White Magic and Other Poems
by Krzysztof Kamil Baczynski
Krzysztof Kamil Baczynski was born in 1921 and died in the Warsaw uprising in 1944 leaving behind him a substantial body of poetry, very little of which, up until now, has been translated into English. This book, a selection of his poems in a bilingual edition seeks to remedy this lack. The book is translated by Bill Johnston, Director of the Polish Studies Center at Indiana University, and is published by Green Integer.
The claims made by Johnston in his introduction that Baczynski should rank alongside Czeslaw Milosz, Zbigniew Herbert and Wislawa Szymborska as one of the giants of 20th Century Polish poetry do him no favours. He is not (at least in translation) on a par with these poets. Better to consider him on his own terms, if we can, or failing that, to grant him the indulgence we would any poet who died at the age of 23. Excesses of religiosity, lyricism, grandiosity and morbidity – all of which Baczynski on this showing clearly has – are forgivable faults in such a young writer. Better to openly admit these shortcomings than, as Johnston does, state without any support that Baczynski was writing “mature work” at the age of 18 or that by 1942 he was already considered a “major poet”.
Where Johnston’s claims seem more justifiable is in his defense of Baczynski’s love poetry. The poems addressed to his wife, Barbara, are among the finest in this selection
Barbara stands at the mirror
of silence, and her hands reach
to her hair; in her body of glass
she pours silver droplets of speech
This is the opening to the poem, “White Magic” and even without the music of the original this is heady stuff. The untitled love poems on pages 91 and 95 show a similarly imaginative use of imagery.
This extravagance can at times get out of control. So “The Choice” which opens near perfectly:
After a scorching day, the night was green;
its depths soughed like black leaves in which had grown
a milky pith
descends into a lush and breathy exuberance
And so a massive quiet arose like water,
dark, deep, and warm, absorbing shapes and matter.
Above earth, a quiet angel took his hand
and they rose into the cloud’s unfolding flower.
This is bad, although I would argue it is bad in the same way Keats’ Endymion often is – a kind of necessary, free-associative unleashing of lyricism which in each case allowed the young poets to achieve better things elsewhere. So we have Keats’ Odes and so we have a poem like Baczynski’s “Generation” where he successfully contains this declamatory mode within a meticulously constructed architecture.
At other times we are tempted to forgive Baczynski his excesses not so much on technical grounds but because of the context. “Was it a bullet killed you, son, or was it your heart bursting?” concludes one of his later poems.
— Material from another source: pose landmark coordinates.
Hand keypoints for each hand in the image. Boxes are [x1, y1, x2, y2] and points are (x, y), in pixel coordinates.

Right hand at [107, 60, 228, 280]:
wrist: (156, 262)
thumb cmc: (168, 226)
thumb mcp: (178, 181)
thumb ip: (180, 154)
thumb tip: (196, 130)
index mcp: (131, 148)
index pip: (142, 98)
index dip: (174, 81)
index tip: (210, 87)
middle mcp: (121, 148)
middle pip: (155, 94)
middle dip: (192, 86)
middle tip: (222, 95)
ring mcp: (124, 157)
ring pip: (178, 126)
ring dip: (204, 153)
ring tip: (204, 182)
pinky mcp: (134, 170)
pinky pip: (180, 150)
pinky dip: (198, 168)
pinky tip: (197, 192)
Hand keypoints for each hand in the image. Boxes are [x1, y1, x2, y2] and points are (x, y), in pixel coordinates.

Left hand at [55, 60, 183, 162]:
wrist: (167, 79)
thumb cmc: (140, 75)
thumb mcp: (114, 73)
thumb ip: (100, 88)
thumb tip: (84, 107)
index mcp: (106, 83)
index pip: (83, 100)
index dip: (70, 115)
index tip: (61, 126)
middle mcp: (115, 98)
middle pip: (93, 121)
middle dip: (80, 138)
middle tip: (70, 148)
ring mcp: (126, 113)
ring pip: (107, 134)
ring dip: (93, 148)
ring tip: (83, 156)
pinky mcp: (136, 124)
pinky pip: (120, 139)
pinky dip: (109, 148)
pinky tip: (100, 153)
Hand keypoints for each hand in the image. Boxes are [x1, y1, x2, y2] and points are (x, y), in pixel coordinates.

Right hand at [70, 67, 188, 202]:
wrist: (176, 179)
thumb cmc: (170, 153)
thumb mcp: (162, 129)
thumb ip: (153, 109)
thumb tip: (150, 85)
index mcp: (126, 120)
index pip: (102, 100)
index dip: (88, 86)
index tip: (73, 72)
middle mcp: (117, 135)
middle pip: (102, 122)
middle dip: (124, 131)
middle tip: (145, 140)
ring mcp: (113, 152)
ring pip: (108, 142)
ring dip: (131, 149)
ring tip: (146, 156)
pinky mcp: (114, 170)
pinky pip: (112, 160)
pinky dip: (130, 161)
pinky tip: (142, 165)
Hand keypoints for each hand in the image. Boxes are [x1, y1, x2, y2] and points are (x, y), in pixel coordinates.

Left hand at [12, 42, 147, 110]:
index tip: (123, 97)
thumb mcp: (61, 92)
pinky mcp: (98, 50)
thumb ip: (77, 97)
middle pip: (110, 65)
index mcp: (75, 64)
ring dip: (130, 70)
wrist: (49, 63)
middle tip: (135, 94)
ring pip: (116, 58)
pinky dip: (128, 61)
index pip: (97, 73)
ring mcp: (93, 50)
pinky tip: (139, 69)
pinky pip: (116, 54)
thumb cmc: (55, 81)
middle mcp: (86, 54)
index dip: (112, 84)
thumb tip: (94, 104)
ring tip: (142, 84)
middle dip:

This is overly dramatic but in the mouth of a 23 year old who would be dead six months later, it passes. Does it pass too because it is in the mouth of a Pole? Are Polish writers in particular (and Eastern Europeans in general – think of the cult of Brodsky) allowed a kind of tragic, patriotic lyricism, which would get a British or American laughed out of court? Certainly it is hard to imagine any British writer of the Auden/MacNeice era or even at the time of the First World War getting away with, or even coming out with, this kind of line. Does Eastern European verse serve much the same function as farmers’ markets or urban beehives do – a way to buy into a “reality” that Anglo-American city-dwellers otherwise prefer to keep at arms length?
To return to the matter at hand, these are not, despite Johnston’s pleadings and despite some great moments, poems of the first order. Nor can I imagine that they will have any great influence on contemporary Anglophone poetic practice – they are too much of their time and place for that – but in as much as they form a part of a poetic tradition that has since blended in interesting ways with our own, it is good to have them available. I do not know Polish so am unable to comment on the translations but they read well in English and, if only for the image of thunder rolling “like an apple from the sky” in “Autumn 1941”, I am glad to have this volume on my bookshelf.